For a time, anyway, you’ll be able to chuckle over these brain freezes with your family and friends; they’re all experiencing the same thing, after all.
But one day, if you live long enough, you may no longer be able to laugh it off. You may find yourself forgetting the necessities, like taking your medication or eating a meal. You may begin to wander, clueless about your destination and maybe even your location. Familiar landmarks might become unfamiliar; for a moment, you may forget how to get home. And when you are able to shake it off – as if you really can shake it off yourself – the fear may set in.
Some time ago, I read And Have Not Love (Harper and Brothers, 1954), another amazing novel by the late Anne Parrish. In it, she describes the early stages of this phenomenon in the 90-year-old heroine Clara:
“Sometimes she grew confused; was it today, or yesterday? Was it spring, or fall? She would lose her place in life for a moment, and be dizzy, and a little frightened. Now, gazing at the white moon, everything became snow and winter, and she was back in a night when her friends had gone to bed, and would not come out to make merry with her, although she called under their windows, the sleigh bells calling with her, and the moon shone bright as day.
“For a moment, the moon clung to the rim of the horizon, then floated free, filling the night with beauty and infinite loneliness, bringing Clara back to the present. She could do nothing, call no one. There was no one to look at her and distract her. No voice so loved that it could never fail her spoke to her from the past.”
So what are we to do when we begin to see the signs of such deterioration in a friend or loved one?
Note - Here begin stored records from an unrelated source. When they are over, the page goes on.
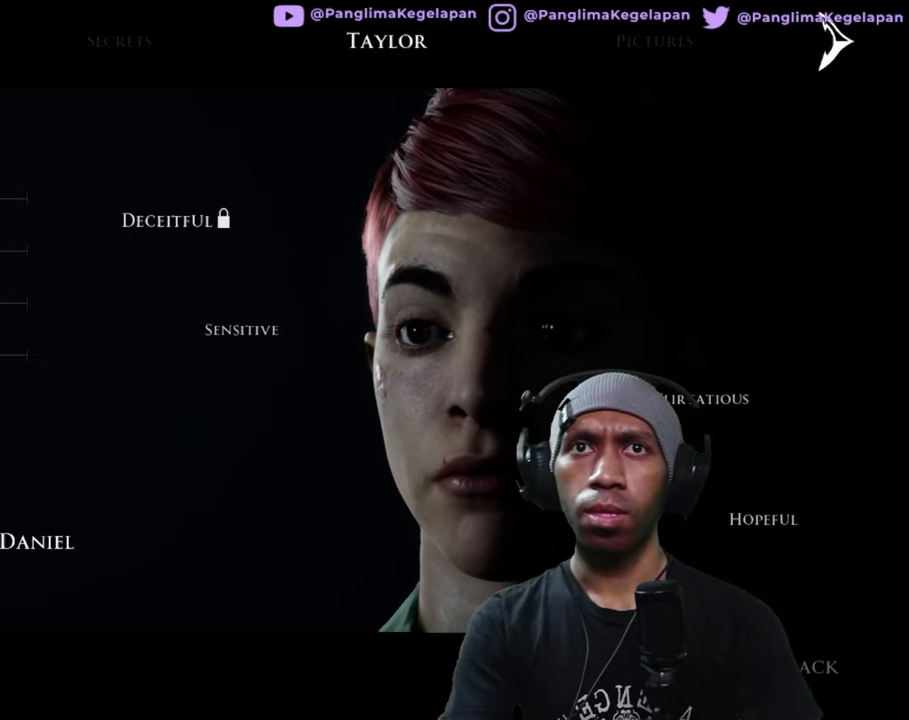
{"buttons": ["R2"], "left_stick": "center", "right_stick": "center", "button_events": []}
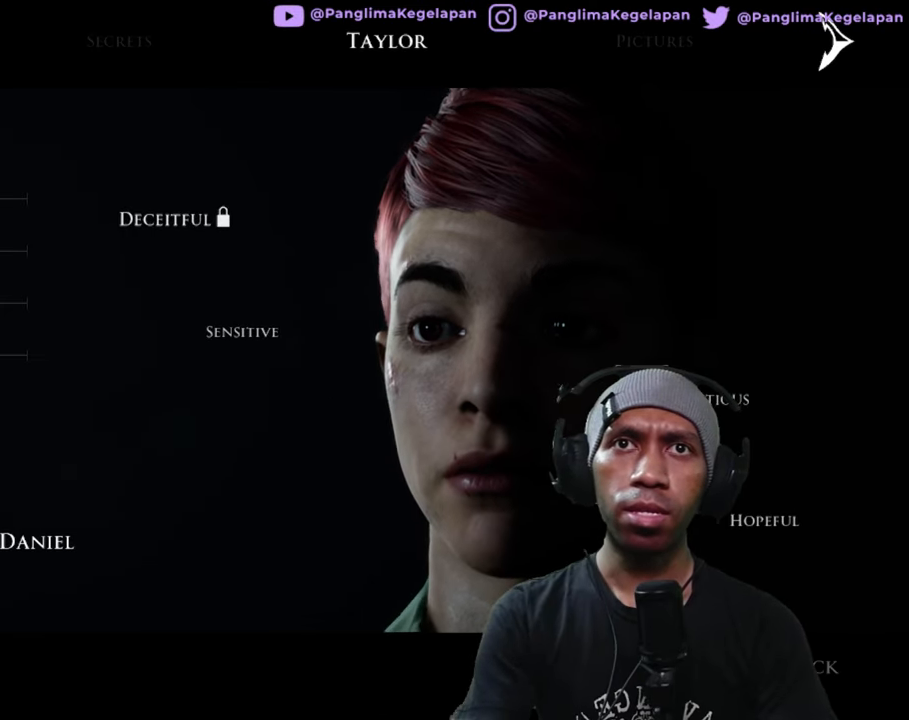
{"buttons": ["R2"], "left_stick": "center", "right_stick": "center", "button_events": []}
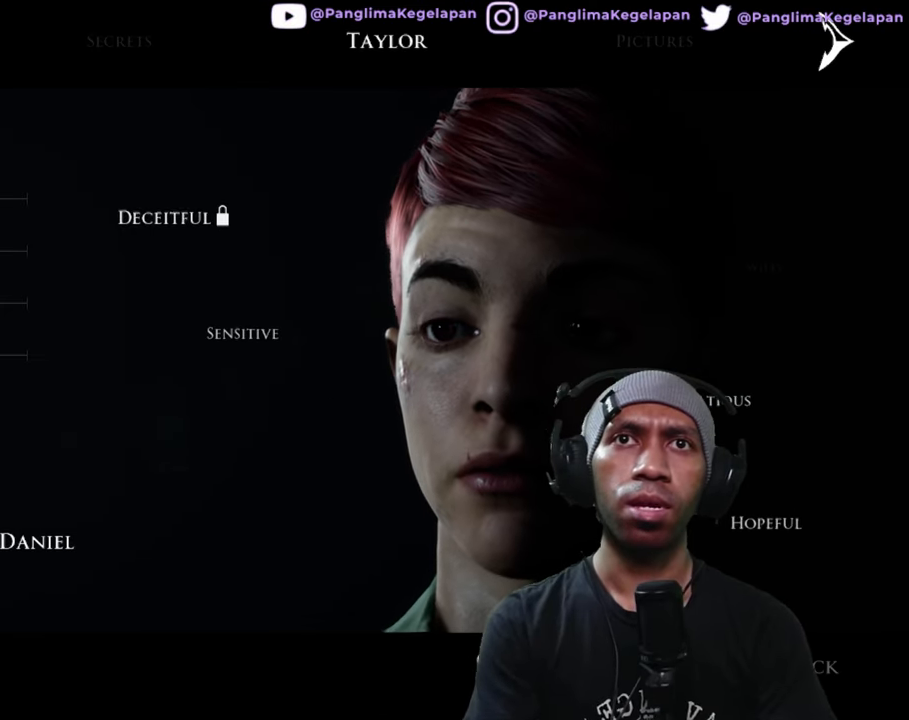
{"buttons": ["R2"], "left_stick": "center", "right_stick": "center", "button_events": []}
The answer – the only answer -- can be found in the title of this novel, drawn from the apostle Paul’s great love chapter, 1 Corinthians 13:
“Though I speak with the tongues of men and of angels, but have not love, I have become sounding brass or a clanging cymbal. And though I have the gift of prophecy, and understand all mysteries and all knowledge, and though I have all faith, so that I could remove mountains, but have not love, I am nothing. And though I bestow all my goods to feed the poor, and though I give my body to be burned, but have not love, it profits me nothing.”
The best thing we can do for those sinking into dementia is to wrap them in agape love – selfless and sacrificial love that has nothing to do with emotions and everything to do with serving God. Allow them to see us as protectors, as people who will care for them even as they forget our names and our relationships to them. Help them to feel safe whenever our eyes meet theirs.
And then? Be there. Make them a priority. Years ago, the daughter of a friend of mine with MS said it was easy to tell who her family’s real friends were. “They’re the ones who just show up,” she explained from her home six hours away. “They mean the world to us. And most important, they mean the world to Mom.”